Still, the costs are much closer in other situations, and GoDaddy does have its own advantages (easy Windows hosting, the year-long trial of an Office 365 Outlook mailbox, as we discussed above). Factor in the range of products and it’s a web host you need to check out.
GoDaddy’s first line of support is its very well-presented web knowledgebase. Menus, a search box and a wide collection of articles all appear in a floating sidebar within GoDaddy’s dashboard, rather than a separate browser tab, making it easy to read advice alongside whatever control panel element you’re trying to understand.
In our last review we gave some examples of poor organization, where content wasn’t always appearing in the categories you might expect. GoDaddy seems to have improved this, though, and articles appeared to be better grouped and sorted.
The search engine seems more intelligent, too, and entering various keywords got mostly relevant results.
Some advice is a little questionable, such as the article warning that setting up a cPanel hosting account might make your current website and email addresses stop working. You can buy and carry out a vast amount of cPanel work without causing any problems at all, and you’re always in full control of when a domain is redirected to point to your new hosting.
These issues are the exception, though, and most users will find a huge amount of decent content to explore.
If the website can’t help you, scrolling to the bottom of the Help window gives access to live chat and 24/7 phone support.
We tried live chat and were talking to a support agent within a few seconds. He responded to our question without asking for unnecessary extra detail, and quickly gave us useful and accurate information.

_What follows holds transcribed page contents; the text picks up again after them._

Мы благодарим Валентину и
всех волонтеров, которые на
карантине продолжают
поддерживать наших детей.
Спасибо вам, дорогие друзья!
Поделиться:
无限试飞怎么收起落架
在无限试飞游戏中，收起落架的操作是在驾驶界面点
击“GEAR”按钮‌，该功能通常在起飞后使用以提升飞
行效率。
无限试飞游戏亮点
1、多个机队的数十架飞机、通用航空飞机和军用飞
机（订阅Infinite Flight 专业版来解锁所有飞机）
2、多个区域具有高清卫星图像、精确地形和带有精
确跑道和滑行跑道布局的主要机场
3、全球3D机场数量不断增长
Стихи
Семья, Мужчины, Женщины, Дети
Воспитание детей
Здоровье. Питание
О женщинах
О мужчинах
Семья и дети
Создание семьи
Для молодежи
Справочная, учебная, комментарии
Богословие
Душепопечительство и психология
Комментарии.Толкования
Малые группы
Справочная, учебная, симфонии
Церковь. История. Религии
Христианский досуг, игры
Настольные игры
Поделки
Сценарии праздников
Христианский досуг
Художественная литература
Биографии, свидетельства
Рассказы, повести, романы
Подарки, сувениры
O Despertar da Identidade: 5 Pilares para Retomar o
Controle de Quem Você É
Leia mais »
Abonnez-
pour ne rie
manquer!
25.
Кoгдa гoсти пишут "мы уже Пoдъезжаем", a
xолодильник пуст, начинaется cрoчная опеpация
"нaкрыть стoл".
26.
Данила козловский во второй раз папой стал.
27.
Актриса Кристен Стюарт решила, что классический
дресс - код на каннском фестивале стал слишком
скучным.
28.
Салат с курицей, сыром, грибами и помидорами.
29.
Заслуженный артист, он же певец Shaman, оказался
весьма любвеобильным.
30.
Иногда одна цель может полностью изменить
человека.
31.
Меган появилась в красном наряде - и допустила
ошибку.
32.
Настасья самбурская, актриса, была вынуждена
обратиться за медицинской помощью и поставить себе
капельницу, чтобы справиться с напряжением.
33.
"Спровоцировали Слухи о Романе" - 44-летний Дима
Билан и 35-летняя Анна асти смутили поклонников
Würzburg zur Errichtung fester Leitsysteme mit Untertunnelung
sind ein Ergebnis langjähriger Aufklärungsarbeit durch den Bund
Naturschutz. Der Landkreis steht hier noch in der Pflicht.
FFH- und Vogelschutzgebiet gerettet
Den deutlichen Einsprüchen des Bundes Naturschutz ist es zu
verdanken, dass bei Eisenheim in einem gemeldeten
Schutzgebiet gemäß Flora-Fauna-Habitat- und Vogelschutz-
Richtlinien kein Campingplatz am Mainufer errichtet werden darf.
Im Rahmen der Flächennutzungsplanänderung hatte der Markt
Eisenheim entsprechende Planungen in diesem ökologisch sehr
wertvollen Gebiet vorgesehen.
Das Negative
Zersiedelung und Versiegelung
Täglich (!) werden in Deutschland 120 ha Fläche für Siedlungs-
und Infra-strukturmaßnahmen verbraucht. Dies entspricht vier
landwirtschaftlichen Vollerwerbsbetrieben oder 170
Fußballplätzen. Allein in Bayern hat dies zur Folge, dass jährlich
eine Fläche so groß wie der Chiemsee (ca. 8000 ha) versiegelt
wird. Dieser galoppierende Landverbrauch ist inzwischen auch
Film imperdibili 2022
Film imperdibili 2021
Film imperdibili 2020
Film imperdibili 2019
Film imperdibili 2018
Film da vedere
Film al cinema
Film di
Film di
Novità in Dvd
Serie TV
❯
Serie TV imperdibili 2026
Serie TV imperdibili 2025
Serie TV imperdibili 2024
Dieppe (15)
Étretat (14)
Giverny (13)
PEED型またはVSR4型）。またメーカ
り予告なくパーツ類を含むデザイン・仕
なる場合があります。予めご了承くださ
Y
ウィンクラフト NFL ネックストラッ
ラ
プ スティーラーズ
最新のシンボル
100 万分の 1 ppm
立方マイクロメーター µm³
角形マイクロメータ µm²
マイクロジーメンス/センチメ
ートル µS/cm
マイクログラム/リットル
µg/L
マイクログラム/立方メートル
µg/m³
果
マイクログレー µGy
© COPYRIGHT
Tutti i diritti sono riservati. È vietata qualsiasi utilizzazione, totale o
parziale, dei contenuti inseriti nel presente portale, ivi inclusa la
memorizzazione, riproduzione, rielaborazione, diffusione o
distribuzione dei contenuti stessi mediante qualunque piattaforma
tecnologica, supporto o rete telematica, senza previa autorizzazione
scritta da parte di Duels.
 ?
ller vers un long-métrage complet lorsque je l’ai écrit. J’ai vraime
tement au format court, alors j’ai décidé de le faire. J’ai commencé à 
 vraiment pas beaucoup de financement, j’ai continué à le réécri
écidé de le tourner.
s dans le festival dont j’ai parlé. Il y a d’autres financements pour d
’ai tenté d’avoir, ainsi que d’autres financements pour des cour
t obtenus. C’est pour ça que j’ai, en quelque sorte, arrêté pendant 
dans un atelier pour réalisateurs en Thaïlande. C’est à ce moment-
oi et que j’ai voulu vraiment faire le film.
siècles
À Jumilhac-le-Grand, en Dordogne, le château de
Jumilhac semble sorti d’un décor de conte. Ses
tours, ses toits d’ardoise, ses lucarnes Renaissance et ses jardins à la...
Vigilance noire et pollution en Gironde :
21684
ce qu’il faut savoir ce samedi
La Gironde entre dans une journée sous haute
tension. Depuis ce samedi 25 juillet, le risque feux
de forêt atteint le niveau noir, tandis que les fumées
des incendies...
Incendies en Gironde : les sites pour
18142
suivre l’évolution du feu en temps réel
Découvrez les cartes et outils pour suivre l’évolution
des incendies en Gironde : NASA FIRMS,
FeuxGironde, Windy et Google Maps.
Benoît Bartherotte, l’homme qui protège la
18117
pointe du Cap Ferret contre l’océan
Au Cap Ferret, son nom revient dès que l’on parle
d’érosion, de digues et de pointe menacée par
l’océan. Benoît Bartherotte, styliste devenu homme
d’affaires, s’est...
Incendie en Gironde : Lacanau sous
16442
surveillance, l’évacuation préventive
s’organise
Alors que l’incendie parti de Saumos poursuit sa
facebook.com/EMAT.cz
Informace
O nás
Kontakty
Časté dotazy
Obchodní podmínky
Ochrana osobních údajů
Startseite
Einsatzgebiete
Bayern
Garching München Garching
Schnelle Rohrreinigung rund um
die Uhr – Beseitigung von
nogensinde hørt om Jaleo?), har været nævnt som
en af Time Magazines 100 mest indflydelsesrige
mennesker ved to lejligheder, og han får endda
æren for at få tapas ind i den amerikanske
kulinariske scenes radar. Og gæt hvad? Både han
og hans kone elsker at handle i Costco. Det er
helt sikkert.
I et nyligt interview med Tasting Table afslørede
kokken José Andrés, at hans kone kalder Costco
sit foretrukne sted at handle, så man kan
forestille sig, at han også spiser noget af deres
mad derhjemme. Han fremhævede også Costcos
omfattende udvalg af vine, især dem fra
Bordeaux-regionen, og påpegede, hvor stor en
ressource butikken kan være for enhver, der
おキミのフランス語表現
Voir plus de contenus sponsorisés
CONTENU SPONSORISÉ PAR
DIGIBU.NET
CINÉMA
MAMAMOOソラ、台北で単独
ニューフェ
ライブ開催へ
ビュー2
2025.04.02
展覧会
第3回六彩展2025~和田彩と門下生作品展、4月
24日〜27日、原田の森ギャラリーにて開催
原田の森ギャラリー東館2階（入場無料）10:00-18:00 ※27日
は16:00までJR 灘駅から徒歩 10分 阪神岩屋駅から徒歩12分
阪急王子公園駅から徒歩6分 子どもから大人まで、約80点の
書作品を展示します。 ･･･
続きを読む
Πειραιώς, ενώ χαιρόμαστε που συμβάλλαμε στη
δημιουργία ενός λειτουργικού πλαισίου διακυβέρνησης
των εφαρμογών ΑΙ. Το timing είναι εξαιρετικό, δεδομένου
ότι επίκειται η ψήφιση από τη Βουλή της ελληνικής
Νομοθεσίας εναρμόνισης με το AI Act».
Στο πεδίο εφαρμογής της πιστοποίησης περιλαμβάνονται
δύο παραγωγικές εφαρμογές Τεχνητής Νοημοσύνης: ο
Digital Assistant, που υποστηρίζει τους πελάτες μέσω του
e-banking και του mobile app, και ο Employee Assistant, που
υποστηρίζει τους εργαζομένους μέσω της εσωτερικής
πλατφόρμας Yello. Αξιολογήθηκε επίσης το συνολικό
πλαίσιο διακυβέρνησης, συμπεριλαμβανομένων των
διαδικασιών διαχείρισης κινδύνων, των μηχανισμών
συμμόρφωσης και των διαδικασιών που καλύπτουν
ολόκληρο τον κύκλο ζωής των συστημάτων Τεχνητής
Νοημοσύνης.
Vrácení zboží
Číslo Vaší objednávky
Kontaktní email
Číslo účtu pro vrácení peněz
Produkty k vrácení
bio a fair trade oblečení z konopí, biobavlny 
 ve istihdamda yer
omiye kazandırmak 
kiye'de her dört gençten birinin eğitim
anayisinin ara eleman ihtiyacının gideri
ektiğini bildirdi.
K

Accessing phone support can be more difficult, as you try to navigate the phone menus (enter customer ID, enter phone PIN, choose the type of service you need, choose the question area, subtract the number you first thought of) and delays can be several minutes at peak time. It can be the easiest way to discuss some issues, though, and previously we’ve found GoDaddy’s phone support agents to be friendly and helpful.
GoDaddy claims to offer ‘fast, reliable hosting’, but does it deliver? We were keen to find out.
We began our benchmarking process by setting up a simple website on our test GoDaddy shared hosting account. We then had Uptime.com check the site every five minutes, from multiple locations in Europe and the US, recording site availability and response time.
GoDaddy achieved 100% uptime, with no outages over the week of testing. That’s good news, although it’s also what we would expect for short-term checks.
Response times were slower than most, with a range of 280-785ms and an average of 354ms. That’s at the sluggish end of the 200-400ms spectrum we see from most starter shared hosting products, but it still represents a major improvement on the 649ms average we saw in our last review.
Dotcom Tools’ Website Speed Test measures page load time from 16 locations around the US and Europe. Results varied considerably from 1.1 to 2.3 seconds, but they were never impressive; some free web hosts have load times under 1.5 seconds, and the best products are closer to 0.7-0.8 seconds.
While these results are a little disappointing overall, keep in mind that our tests covered GoDaddy’s baseline shared hosting plan only. VPS, dedicated, and other premium products give you more powerful hardware and a greater share of resources, and they’re likely to deliver much, much better performance.
GoDaddy has a wide choice of products and decent phone and email support, but you may have to spend a lot on plans and add-ons to get the features you need.